Midha challenges the conventional categorization of companies like Anthropic as merely "foundation model companies." He argues they are, and always have been, "frontier systems companies." This distinction is critical because it reframes the entire approach to building and investing in AI. A frontier systems company focuses on the entire loop of research, development, deployment, and feedback, not just the core model. This requires a different kind of capital allocation--one comfortable with massive, long-term capital expenditures ("CapEx") in businesses that aim to dominate entire categories.

This shift has profound implications for venture capital. Midha advocates for a "back-to-the-future" era of venture capital, characterized by deep, hands-on partnerships between investors and founders, akin to the early days of Intel or Genentech. This contrasts sharply with the more passive check-writing prevalent in recent years.
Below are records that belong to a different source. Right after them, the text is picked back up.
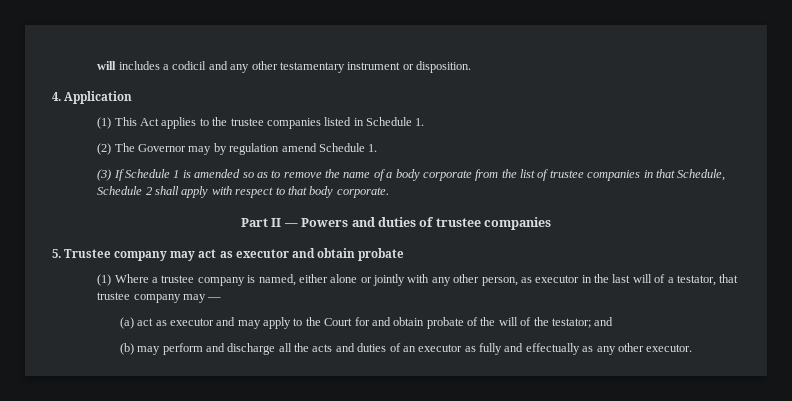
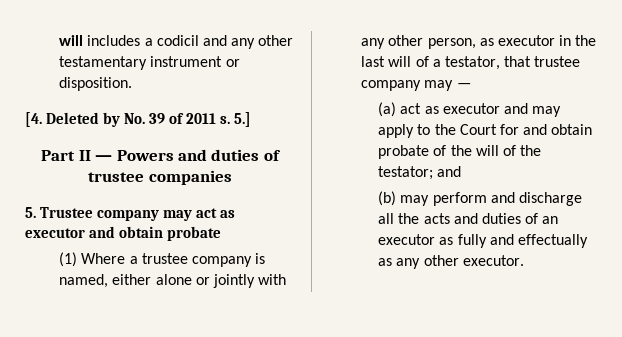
[52,91,133,104] [97,117,425,129] [97,143,378,155] [97,169,726,181] [97,186,389,198] 4. Application // (1) This Act applies to the trustee companies listed in Schedule 1. // (2) The Governor may by regulation amend Schedule 1. // (3) If Schedule 1 is amended so as to remove the name of a body corporate from the list of trustee companies in that Schedule, Schedule 2 shall apply with respect to that body corporate. -> [25,112,252,127] [4. Deleted by No. 39 of 2011 s. 5.]

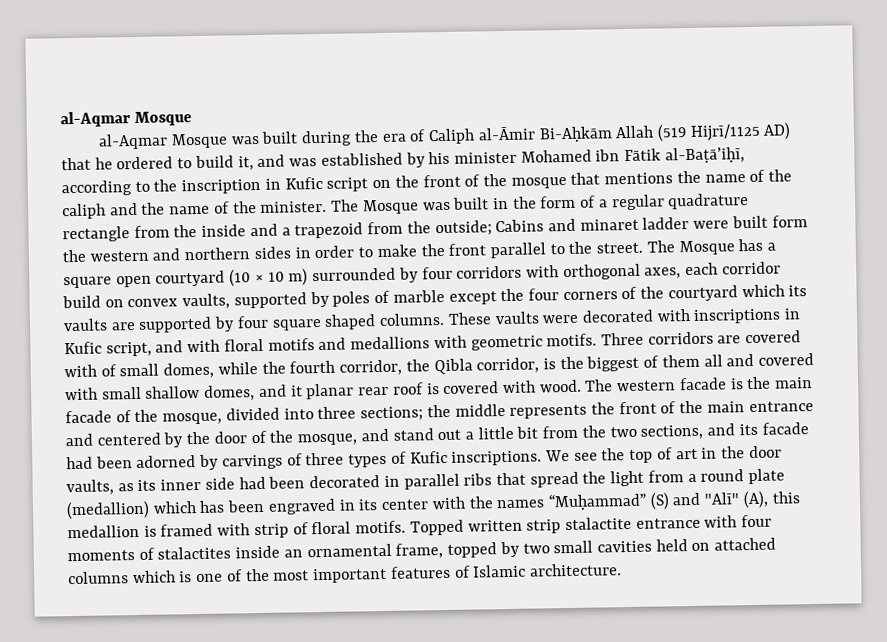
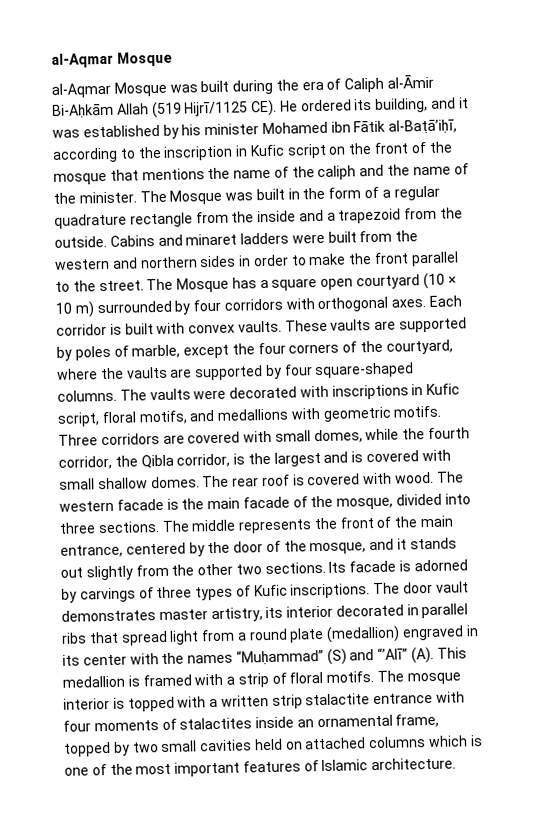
[763,122,792,140] [61,154,286,171] AD) that he ordered to build it, and -> [251,97,469,117] CE). He ordered its building, and it
[434,220,492,237] outside; -> [54,235,107,248] outside.
[642,216,690,230] ladder -> [240,232,290,245] ladders
[771,215,808,228] form -> [359,230,393,243] from
[644,261,781,279] [62,293,231,310] axes, each corridor build on convex vaults, -> [391,295,463,308] [56,319,397,336] axes. Each corridor is built with convex vaults. These vaults are
[392,289,445,303] marble -> [131,344,181,359] marble,
[667,284,808,302] courtyard which its -> [385,339,453,355] [57,367,124,380] courtyard, where the
[271,312,492,331] square shaped columns. These -> [314,362,415,379] [57,389,147,402] square-shaped columns. The
[155,338,315,353] and with floral motifs -> [101,410,188,425] floral motifs,
[100,364,117,377] of -> (273, 436) none
[586,352,815,372] [65,383,355,401] biggest of them all and covered with small shallow domes, and it planar -> [273,449,451,467] [59,475,230,490] largest and is covered with small shallow domes. The
[360,404,451,422] sections; the -> [97,520,190,534] sections. The
[748,401,814,413] [65,433,93,447] entrance and -> [60,544,123,558] entrance,
[392,422,809,441] [66,456,133,470] stand out a little bit from the two sections, and its facade had been -> [397,537,457,550] [60,560,412,581] it stands out slightly from the other two sections. Its facade is
[544,445,782,464] [66,476,306,496] We see the top of art in the door vaults, as its inner side had been -> [373,581,469,595] [61,605,334,623] The door vault demonstrates master artistry, its interior
[582,471,607,484] the -> (168, 638) none
[152,499,266,514] which has been -> (401, 634) none
[704,490,801,509] "Alī" (A), this -> [377,646,467,664] “’Alī” (A). This
(251, 529) none -> [226,676,236,685] a
[409,519,464,536] Topped -> [377,670,461,685] [63,696,219,712] The mosque interior is topped with a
The value accrual, he suggests, will increasingly come from co-founding and incubating businesses, rather than simply funding them.

"The commercial community has forgotten how to build businesses, and they've forgotten the difference between first principles and marketing. That's the problem. That's one of the other misalignment problems. The ground truth of these businesses, machine learning systems businesses, they've always been frontier systems businesses. They were never just foundation model businesses."

The consequence of this shift is that VCs who fail to adapt--those who are not "building with AI" themselves or deeply understanding the technical nuances--will struggle. The future of venture lies in identifying and backing those who can navigate the systemic bottlenecks and build enduring "frontier systems."


Key Action Items:

  • Immediate Actions (Next 1-3 Months):

    • Educate Yourself on Bottlenecks: Deeply study the four core bottlenecks (context feedback, compute, capital, culture) as identified by Anj Midha. Understand how they apply to your specific domain or investment thesis.
    • Assess Compute Fungibility: For teams building with AI, analyze your current compute infrastructure. Identify areas where compute is non-fungible or underutilized due to lack of standardization.
    • Seek Proprietary Data Loops: If operating in a specialized domain, actively explore or build unique context feedback loops that competitors cannot easily replicate.
    • Review Capital Allocation: For investors, scrutinize your portfolio for companies that are merely chasing algorithmic trends versus those building foundational infrastructure or addressing systemic bottlenecks.
  • Medium-Term Investments (Next 3-12 Months):

    • Invest in Standardization Efforts: Support or advocate for open standards in compute and AI infrastructure. This could involve contributing to open-source projects or backing companies focused on interoperability.
    • Explore Vertical Integration: For companies, consider strategic vertical integration where it creates defensible moats, particularly in data acquisition and model deployment.
    • Develop Mission-Driven Culture: Foster a culture that prioritizes long-term mission alignment over short-term gains, attracting and retaining top talent capable of driving innovation.
    • Prioritize Deep Partnership Models: For VCs, shift towards more hands-on, co-founding, or incubation models, especially for frontier technology companies.
  • Longer-Term Investments (12-24 Months+):

    • Build or Access Compute Infrastructure: For significant AI undertakings, proactively secure access to scalable and ideally fungible compute resources. Consider participating in initiatives like the Amp Grid.
    • Champion Sovereign AI Development: If relevant to your region or market, support the development of local AI ecosystems and infrastructure to ensure independence and resilience.
    • Focus on "Frontier Systems" not just "Models": Reframe your investment strategy and company building efforts around the entire "frontier systems" approach, encompassing the full lifecycle of AI development and deployment.
    • Embrace "Optimal Competition": As investors, seek to back a small number of leading teams in critical areas rather than spreading capital thinly across many undifferentiated competitors. This requires patience and conviction.